In July, I was in Mexico City for Wikimania, the global Wikimedia community’s annual conference. I was there to kickstart the adaptation of Wiki Ed’s Dashboard system for use beyond our programs, and to catch up with the latest developments in Wikimedia technology ecosystem. I’ll give a quick overview of what I was up to, which involves some work to help groups adapt our tools for other projects, some interesting quality assessment tools for articles, and some news about our plagiarism detection infrastructure.
The Wiki Education Foundation’s programs focus on the United States and Canada. However, the tools we’re building could be very useful to the broader Wikimedia community. They could be adapted for education programs in other countries and languages, as well as other outreach projects, such as Art+Feminism.
During the Wikimania Hackathon — two days of developers collaborating on whatever projects catch their fancy — I worked with two Wikimedia Foundation software engineers, Andrew Green and Adam Wight. We took the first steps toward making dashboards available for other projects. By the end of the hackathon, we had a new version up and running at outreachdashboard.wmflabs.org, which some English Wikipedia edit-a-thons and other outreach programs plan to try out soon.
The next steps for the general community version of the dashboard will be to see how it performs for English Wikipedia projects. We’ll fix any problems that turn up, and then move toward full internationalization. The dashboard interface is already being translated at translatewiki.net. For ideal use across Wikipedia languages, though, we need to update the dashboard’s core to track languages and handle data from multiple language versions of Wikipedia at once. (If you’re interested in hacking on it, and you know some Ruby on Rails, get in touch!)
Another, more serendipitous bit of exploration at Wikimania was based on the “revision scoring as a service” project. Wikimedia Foundation researcher Aaron Halfaker and several collaborators have been developing artificial intelligence techniques to evaluate Wikipedia revisions and diffs. Those AI’s make predictions about whether changes will be reverted, and what rating an article would have on the “Wikipedia 1.0” quality scale. I applied the rating predictions to articles in some of Wiki Ed’s courses from recent terms. I converted the predictions into a numerical score, and charted the change in quality from the beginning of the course to the end. We came up with some really interesting results. Here’s the revision scoring model estimates for the quality of “Antitheatrical prejudice”, a student editor’s project from a fall 2014 theater history course:
The chart tells an interesting story. In the first revisions, the student created a short stub — just a single sentence. Then, in one big edit, it was expanded to a full article.
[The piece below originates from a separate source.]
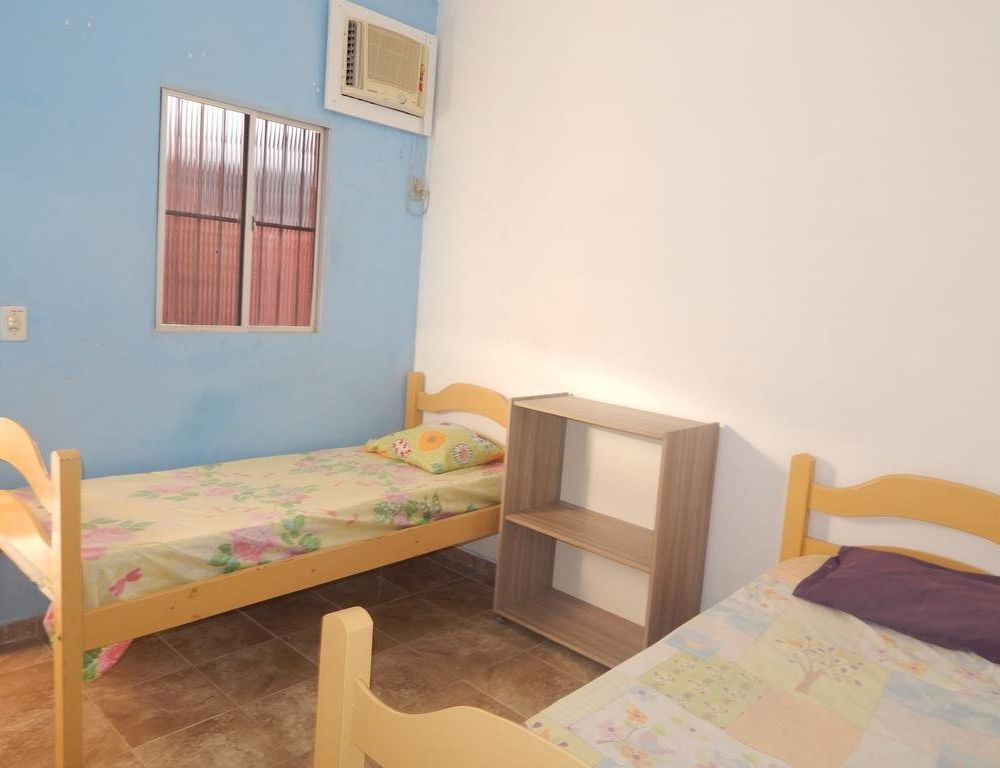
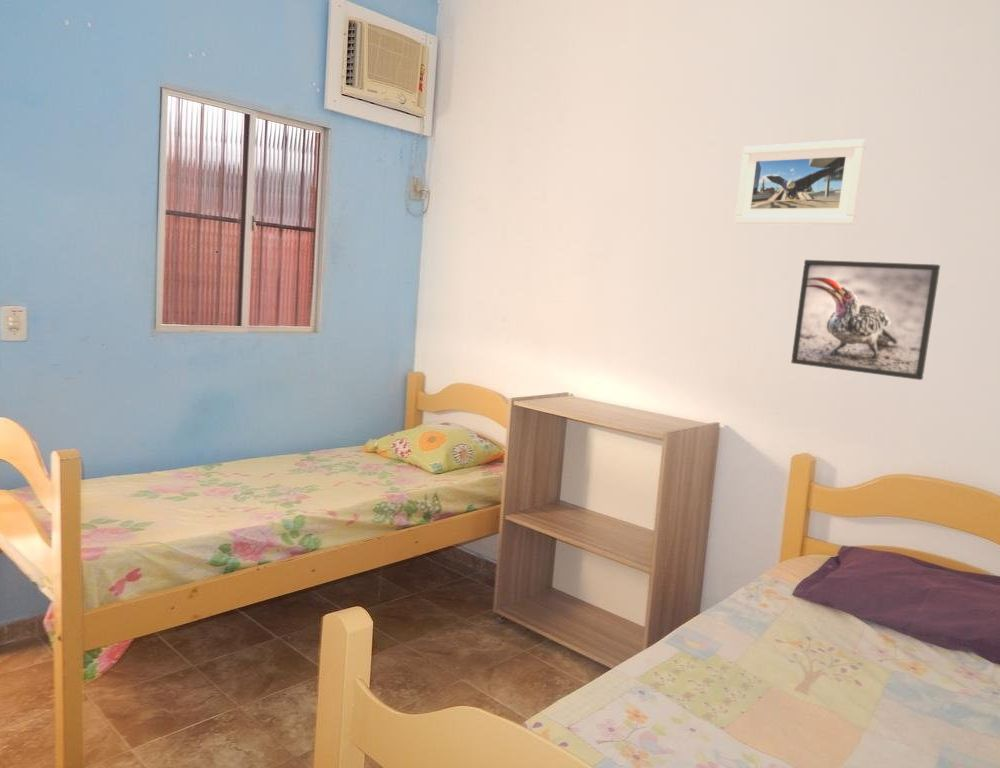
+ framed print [734,138,867,226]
The next significant change in the quality estimate is a drop. What happened there? As it turns out, the images in that initial version were deleted, resulting a big hit to estimated quality. In subsequent revisions, the student editor did a lot of copyediting, which didn’t affect the estimate very much. Eventually, the student editor found some appropriately licensed images to illustrate the article (and bumped up the quality estimate to a new high).
This kind of data could help surface major events in the evolution of an article, and to identify edits worth investigating more closely. We shouldn’t think of it in terms of article quality per se, as it doesn’t understand the meaning, or even the grammar, of the text. But as a measure of structural completeness, it seems to do a pretty good job.
Finally, I had a chance to discuss the future of our plagiarism-checking infrastructure with James Heilman and Eran Rosenthal, who have been working on the EranBot copy-and-paste detection system. The next version will involve a queryable database of checked revisions, which could be used not only by EranBot, but by other services such as the Wiki Ed Dashboard. I’ll be tackling that project in the coming months, and we’re hoping to build on the exciting work that Eran has started.
On all these fronts, I’m really excited about the collaboration that’s coming!